Les chercheurs ont remarqué que les ours étaient d’abord pointilleux sur les œufs qu’ils mangeaient, évitant probablement ceux qui étaient couverts d’excréments, une stratégie utilisée par les eiders pour éviter les prédateurs. Mais finalement, les ours ont surmonté leur dégoût et ont décimé les œufs, épuisant presque toute la colonie. Néanmoins, ils n’étaient pas de bons chasseurs.
Selon Jagielski :
Nous avons constaté que les ours arrivés plus tard visitaient de plus en plus de nids vides et ne se déplaçaient pas de manière à minimiser leur consommation d’énergie, mais qu’ils devenaient moins pointilleux sur les couvées qu’ils consommaient. Cela démontre que, si les espèces sont capables d’incorporer des ressources « moins préférées » dans leur régime alimentaire lorsque leur proie principale devient plus difficile à obtenir, elles peuvent ne pas être en mesure de le faire efficacement.

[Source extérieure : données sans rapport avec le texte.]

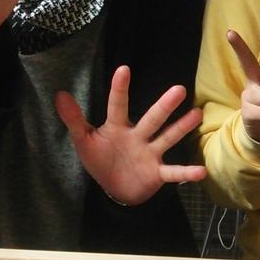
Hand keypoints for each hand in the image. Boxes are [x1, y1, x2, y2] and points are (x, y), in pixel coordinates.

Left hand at [55, 65, 205, 204]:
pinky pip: (173, 172)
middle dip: (164, 105)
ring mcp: (150, 153)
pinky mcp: (157, 173)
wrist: (115, 190)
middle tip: (179, 89)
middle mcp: (138, 136)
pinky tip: (201, 171)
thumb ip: (73, 119)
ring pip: (167, 138)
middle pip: (152, 118)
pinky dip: (187, 172)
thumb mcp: (83, 140)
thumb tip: (58, 94)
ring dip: (181, 128)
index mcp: (118, 127)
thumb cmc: (100, 159)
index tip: (123, 69)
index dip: (119, 89)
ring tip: (196, 114)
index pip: (117, 105)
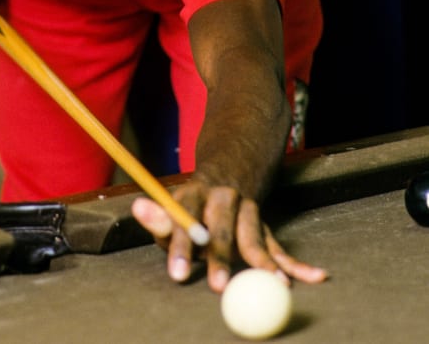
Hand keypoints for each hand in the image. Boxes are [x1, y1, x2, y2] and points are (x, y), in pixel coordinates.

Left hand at [131, 179, 327, 291]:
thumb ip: (158, 217)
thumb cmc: (192, 204)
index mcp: (194, 192)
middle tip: (218, 286)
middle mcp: (222, 198)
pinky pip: (280, 245)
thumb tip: (138, 207)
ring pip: (254, 236)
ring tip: (274, 284)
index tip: (178, 274)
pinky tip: (314, 276)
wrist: (230, 166)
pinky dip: (296, 263)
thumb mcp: (172, 206)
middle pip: (221, 229)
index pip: (184, 217)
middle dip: (220, 258)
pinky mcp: (265, 222)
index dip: (181, 246)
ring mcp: (247, 208)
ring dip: (263, 261)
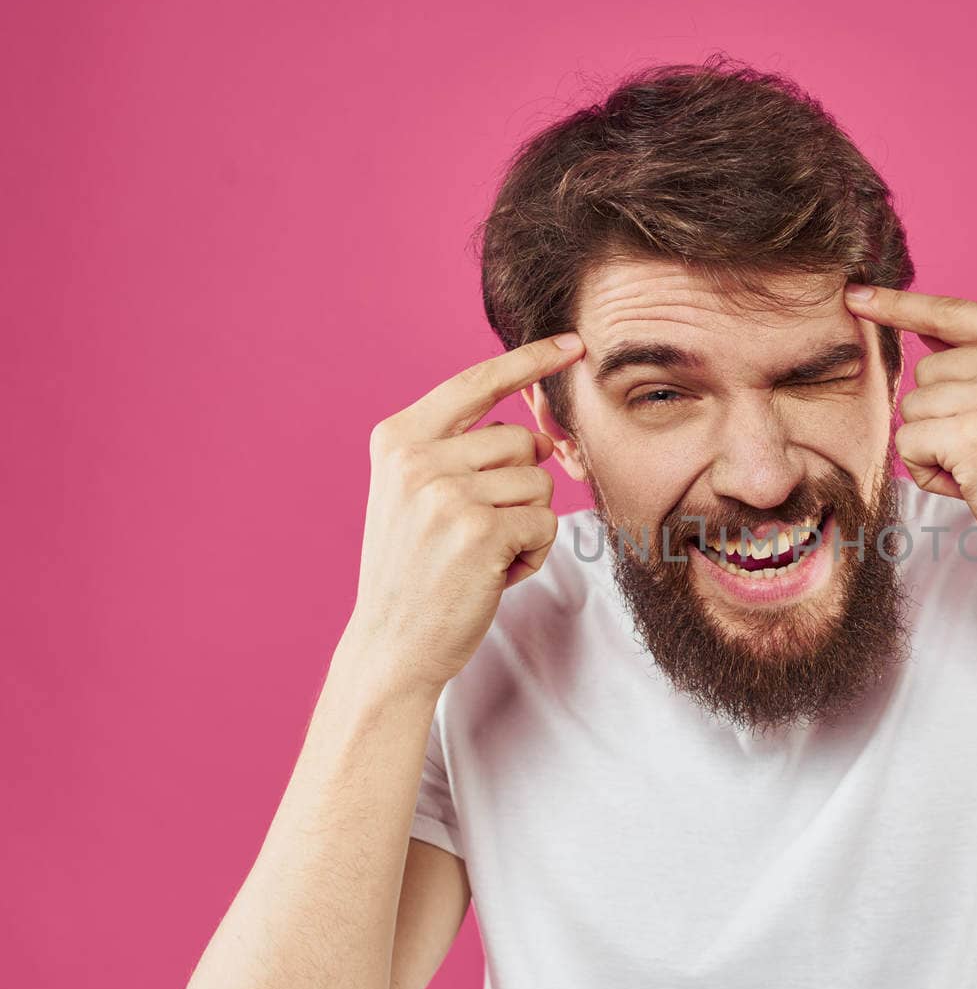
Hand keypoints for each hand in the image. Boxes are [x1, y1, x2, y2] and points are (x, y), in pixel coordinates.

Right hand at [345, 332, 584, 696]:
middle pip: (521, 442)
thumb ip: (466, 453)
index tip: (573, 344)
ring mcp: (446, 493)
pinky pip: (545, 524)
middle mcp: (417, 458)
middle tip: (478, 532)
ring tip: (482, 556)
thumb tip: (544, 435)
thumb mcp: (420, 495)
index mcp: (399, 439)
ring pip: (540, 484)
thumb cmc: (418, 570)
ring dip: (527, 525)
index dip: (529, 361)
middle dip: (521, 488)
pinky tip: (493, 576)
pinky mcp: (479, 531)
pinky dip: (532, 555)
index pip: (476, 382)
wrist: (391, 645)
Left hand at [844, 284, 976, 600]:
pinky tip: (973, 489)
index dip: (900, 305)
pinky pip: (909, 442)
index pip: (955, 311)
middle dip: (944, 416)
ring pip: (914, 407)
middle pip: (926, 370)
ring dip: (936, 447)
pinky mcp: (974, 437)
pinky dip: (929, 473)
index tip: (858, 294)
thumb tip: (926, 330)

Cela suggère que si les ours sont contraints de passer de plus en plus de temps à chercher de la nourriture sur la terre ferme, ils déploieront beaucoup d’efforts avec peu de nourriture au final.
Une étude réalisée au début de l’année a révélé que les ours polaires dépendent désormais beaucoup plus des ressources alimentaires terrestres, dont la densité énergétique et l’énergie digestible globale sont nettement inférieures. Un ours polaire devrait manger 1,5 caribou, 37 ombles chevaliers, 74 oies des neiges et 216 œufs d’oie des neiges pour atteindre l’énergie digestible d’un phoque adulte.
Par ailleurs, une autre étude réalisée en 2020 a montré que si les humains ne réduisent pas considérablement leurs émissions de gaz à effet de serre dans les prochaines années, la plupart des populations d’ours polaires auront du mal à survivre au-delà de 2100. Certaines populations sont déjà proches de leurs limites de survie alors que la mer arctique continue de rétrécir, ont constaté les chercheurs.
L’étude publiée dans Journal of the Royal Society : Polar bears are inefficient predators of seabird eggs.